Auch in einem anderen Punkt schnitt laut Volk ihr Modell deutlich schlechter ab als ChatGPT. Ihr eigenes Problem habe grosse Probleme mit dem sogenannten "Intrasegmental Codeswitching". Das bezeichnet einen Sprachwechsel innerhalb eines Satzes. ChatGPT dagegen habe nur wenig Probleme damit und sei in der Lage, auch solche Brieftexte korrekt ins Englische zu übersetzen. "Dieses Sprachmodell muss überhaupt nicht wissen, wo Latein steht und wo Frühneuhochdeutsch. Es übersetzt beide mit vergleichbarer Qualität", sagt Volk. Im Gegensatz dazu musste sein Team in den jeweiligen Brieftexten anmerken, welche Passage in welcher Sprache geschrieben wurden.

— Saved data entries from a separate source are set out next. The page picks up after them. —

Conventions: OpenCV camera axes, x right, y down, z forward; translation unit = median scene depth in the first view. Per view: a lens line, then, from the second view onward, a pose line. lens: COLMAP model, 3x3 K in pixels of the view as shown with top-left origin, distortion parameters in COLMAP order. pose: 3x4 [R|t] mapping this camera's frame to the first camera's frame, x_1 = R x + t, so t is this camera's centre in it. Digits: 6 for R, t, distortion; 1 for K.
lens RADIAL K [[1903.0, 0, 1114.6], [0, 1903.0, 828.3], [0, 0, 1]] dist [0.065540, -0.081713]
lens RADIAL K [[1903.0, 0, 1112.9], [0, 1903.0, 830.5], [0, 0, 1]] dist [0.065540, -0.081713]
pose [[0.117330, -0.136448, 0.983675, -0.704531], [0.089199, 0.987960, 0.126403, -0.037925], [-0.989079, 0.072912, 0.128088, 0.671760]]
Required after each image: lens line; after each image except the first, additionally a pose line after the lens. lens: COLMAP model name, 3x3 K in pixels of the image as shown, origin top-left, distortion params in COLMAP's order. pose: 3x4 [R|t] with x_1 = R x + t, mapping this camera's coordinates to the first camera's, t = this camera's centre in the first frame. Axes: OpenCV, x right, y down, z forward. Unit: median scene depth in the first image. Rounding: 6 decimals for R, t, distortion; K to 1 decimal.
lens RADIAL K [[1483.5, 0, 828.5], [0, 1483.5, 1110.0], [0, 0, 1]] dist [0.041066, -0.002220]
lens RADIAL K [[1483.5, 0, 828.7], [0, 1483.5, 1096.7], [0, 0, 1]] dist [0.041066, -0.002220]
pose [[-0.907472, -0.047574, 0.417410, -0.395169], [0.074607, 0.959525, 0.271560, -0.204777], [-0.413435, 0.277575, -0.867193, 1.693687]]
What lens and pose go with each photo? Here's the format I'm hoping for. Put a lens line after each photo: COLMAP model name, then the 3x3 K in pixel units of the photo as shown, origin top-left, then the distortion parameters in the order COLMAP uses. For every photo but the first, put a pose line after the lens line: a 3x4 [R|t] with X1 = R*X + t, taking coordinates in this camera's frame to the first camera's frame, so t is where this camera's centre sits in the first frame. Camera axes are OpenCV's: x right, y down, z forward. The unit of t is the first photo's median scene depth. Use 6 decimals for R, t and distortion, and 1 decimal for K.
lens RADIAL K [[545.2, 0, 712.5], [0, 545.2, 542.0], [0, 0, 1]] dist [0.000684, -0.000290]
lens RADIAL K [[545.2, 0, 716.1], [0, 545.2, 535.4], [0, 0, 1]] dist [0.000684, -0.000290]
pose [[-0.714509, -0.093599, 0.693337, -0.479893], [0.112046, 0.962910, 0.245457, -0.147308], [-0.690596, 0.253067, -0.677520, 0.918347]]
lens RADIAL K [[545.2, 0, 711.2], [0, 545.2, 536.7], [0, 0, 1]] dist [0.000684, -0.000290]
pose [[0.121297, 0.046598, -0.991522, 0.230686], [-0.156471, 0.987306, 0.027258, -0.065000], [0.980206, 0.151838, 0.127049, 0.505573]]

Auch andere Probleme könnten auftauchen. Wenn Briefe automatisch transkribiert werden, dann gäbe es eine Fehlerrate. Diese summiere sich mit der Fehlerrate der Übersetzung auf. Zwar hätten das Volk und seine Forschungsgruppe nicht untersucht, doch könnten einfache Transkriptionsfehler potenziell schwerwiegende Konsequenzen für die Übersetzungsqualität nach sich ziehen, wie er vermerkt.

Anwendungen aus dem Projekt gibt es, aber nicht viele

Für Volk stehen die wirtschaftlichen Aspekte nicht im Vordergrund seiner Arbeit, wie er im Gespräch deutlich machte. Doch könnte seine Arbeit durchaus auch praktische Anwendung finden. Einmal sei die maschinelle Übersetzung für viele Archive interessant, da diese über Material von ähnlicher Art verfügen, zum Beispiel Handschriften, Briefe oder Dokumentationen. Auch erweise sich maschinelle Übersetzung nützlich zur Erschliessung von viel Material, das zurzeit Spezialisten vorenthalten wird. Die Anwendungen hier wären sicherlich für Archive und Bibliotheken von Interesse. Die Übersetzungsarbeiten selber seien aber nicht interessant, meint Volk. Keiner produziert mehr Texte in Latein.